Wolverhampton property tycoon in River Nile plunge back home on road to recovery
Millionaire developer Samuel Leeds had a miraculous escape when he hurtled over a waterfall on the River Nile.
A property tycoon cheated death when he hurtled over a waterfall on the River Nile after his boat capsized in rapids.
Millionaire developer Samuel Leeds had a miraculous escape after an aid mission to bring fresh water to African villages turned to disaster.
Mr Leeds shattered his kneecap after plummeting 20 feet and landing on rocks.
The Wolverhampton entrepreneur, who runs the Leeds Group based at Hilton Hall in Essington with his brother and business partner Russell, has been told he will never walk properly again.
He said he was ‘like a rag doll in the water’ when he was found.
The 27-year-old, who has rubbed shoulders with the likes of Richard Branson and Alan Sugar, was flung from his boat when it capsized in rapids and sent helplessly towards the rushing waterfall.
He was with his brother and a team of volunteers on a white-water rafting adventure in Uganda, which had been organised in preparation for the harsh conditions they would face on their African trip.
He was hauled into a rescue boat, before being rushed to hospital where he underwent emergency surgery after losing 25 per cent of blood from his knee.

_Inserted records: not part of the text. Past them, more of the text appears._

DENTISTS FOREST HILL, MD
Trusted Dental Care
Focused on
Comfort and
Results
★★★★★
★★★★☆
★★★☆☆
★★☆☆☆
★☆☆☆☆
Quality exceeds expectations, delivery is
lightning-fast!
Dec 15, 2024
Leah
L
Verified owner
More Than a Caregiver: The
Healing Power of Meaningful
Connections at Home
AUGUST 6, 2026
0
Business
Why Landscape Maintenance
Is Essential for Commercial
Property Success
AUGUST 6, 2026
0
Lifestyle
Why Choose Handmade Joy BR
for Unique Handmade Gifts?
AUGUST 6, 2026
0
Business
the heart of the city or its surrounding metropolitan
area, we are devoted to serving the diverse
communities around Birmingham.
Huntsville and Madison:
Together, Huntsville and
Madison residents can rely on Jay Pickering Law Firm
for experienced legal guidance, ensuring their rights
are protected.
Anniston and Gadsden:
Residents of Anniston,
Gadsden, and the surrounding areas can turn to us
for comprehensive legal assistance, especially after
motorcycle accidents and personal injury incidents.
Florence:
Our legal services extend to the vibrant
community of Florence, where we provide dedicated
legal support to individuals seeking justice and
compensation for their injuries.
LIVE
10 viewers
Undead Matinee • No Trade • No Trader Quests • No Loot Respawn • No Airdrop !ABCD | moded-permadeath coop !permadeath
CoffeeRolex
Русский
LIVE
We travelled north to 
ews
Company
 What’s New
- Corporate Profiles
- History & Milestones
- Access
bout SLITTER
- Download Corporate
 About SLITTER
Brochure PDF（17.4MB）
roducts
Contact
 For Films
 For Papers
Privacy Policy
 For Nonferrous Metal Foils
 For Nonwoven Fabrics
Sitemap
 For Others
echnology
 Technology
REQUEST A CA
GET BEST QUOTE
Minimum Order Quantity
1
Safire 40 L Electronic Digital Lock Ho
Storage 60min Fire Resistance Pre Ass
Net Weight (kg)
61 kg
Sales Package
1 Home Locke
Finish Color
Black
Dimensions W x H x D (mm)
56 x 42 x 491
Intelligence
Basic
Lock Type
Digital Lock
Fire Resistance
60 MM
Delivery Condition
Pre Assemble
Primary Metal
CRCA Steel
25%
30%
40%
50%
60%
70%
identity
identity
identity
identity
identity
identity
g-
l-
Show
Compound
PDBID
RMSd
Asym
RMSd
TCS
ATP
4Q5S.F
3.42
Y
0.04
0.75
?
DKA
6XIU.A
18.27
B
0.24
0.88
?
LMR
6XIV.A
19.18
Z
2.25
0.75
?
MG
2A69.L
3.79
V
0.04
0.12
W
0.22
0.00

But his ordeal was not over as the anaesthetic failed to work fully at the Ugandan hospital where he had surgery, meaning he was aware of what was going on. Doctors say he will be left with a permanent limp.
Mr Leeds, who snapped up Bewdley mansion Ribbesford House with Russell in May, admitted he feared for his life as he was sucked over the waterfall.
He said his ordeal last month was like a ‘horror movie’.
”The people from the rafting company said when they saw us fall they thought there would be deaths.”
He continued: “I was like a rag doll in the water, getting knocked around by rocks. When I plunged down the waterfall my knee smashed into a rock and I knew it was bad.”
The 27-year-old is now back at home wife Amanda in Lichfield, but his leg is in full plaster cast and he has just been told by doctors he may not be able to walk properly again.
Mr Leeds, a devout Christian, says the set-back will not stop his missions on the African continent, and his work as a successful businessman back home.
“I’m not the sort of person who is going to let something like this knock me back, I’m determined to prove the doctors’ wrong,” he said.
“I have a strong faith, a loving family and a huge passion for my work.
“It’s like Rocky said, it isn’t about how hard you hit, but how hard you get hit and keep moving it.”
From magic to property
Mr Leeds is no ordinary businessman, having left school at 16 and first setting out on a career as a magician.
But he soon discovered property and, at the age of 17, he went to a home-buying networking event.
He bought a house under market value and rented it out, the first step toward the multi-million pound business, Leeds Group, he runs with his brother Russell.
They now own 26 houses and the group, which also includes a construction company, a lettings agency and another firm sourcing properties for investors, has a turnover of £250,000 a month.
Mr Leeds also provides talks at property investment events and writes books. His latest, Buy Low Rent High, has sold 42,000 copies in 15 months.
He says he has been inspired by successful people he has met.
They include Alan Sugar, at a business networking event in London, and actors Arnold Schwarzenegger and Sylvester Stallone at ‘meet-and-greet’ events in the West Midlands.
Samuel said: “When you meet such walking, living legends they are so special that a bit of their gravitas can rub off on you.”
But at the core of Mr Leeds’ life is religion. He donates 10 per cent of his profits, and his wages, to the Church and helping impoverished villagers in Africa through his Good News All Round organisation.
Disaster struck when they took part on the expedition called the Warrior Camp with students on his Property Investors Academy in Jinja, on the shore of Lake Victoria, two hours’ drive from the capital Kampala.
The white water rafting, part of the expedition, involved seven of his team, including his brother and sister-in-law Anna took place July 19.
Also injured was Anna who got taken away down the river and was not found for 45 minutes. She suffered a chest infection and a sprained knee.
Mr Leeds was treated in hospital and his mother, Sue Gray, flew out to from England to bring him home, paying £10,000 for the flight a week later. Back in Birmingham he continued treatment.
Mr Leeds said: “The boat capsized and we all got thrown down a big waterfall with rocks everywhere. All of us had lifejackets and helmets on, but it was a life-threatening situation.”
He will now continue his rehabilitation from home with his wife and their daughter Ruby. The couple is expecting a second child next year.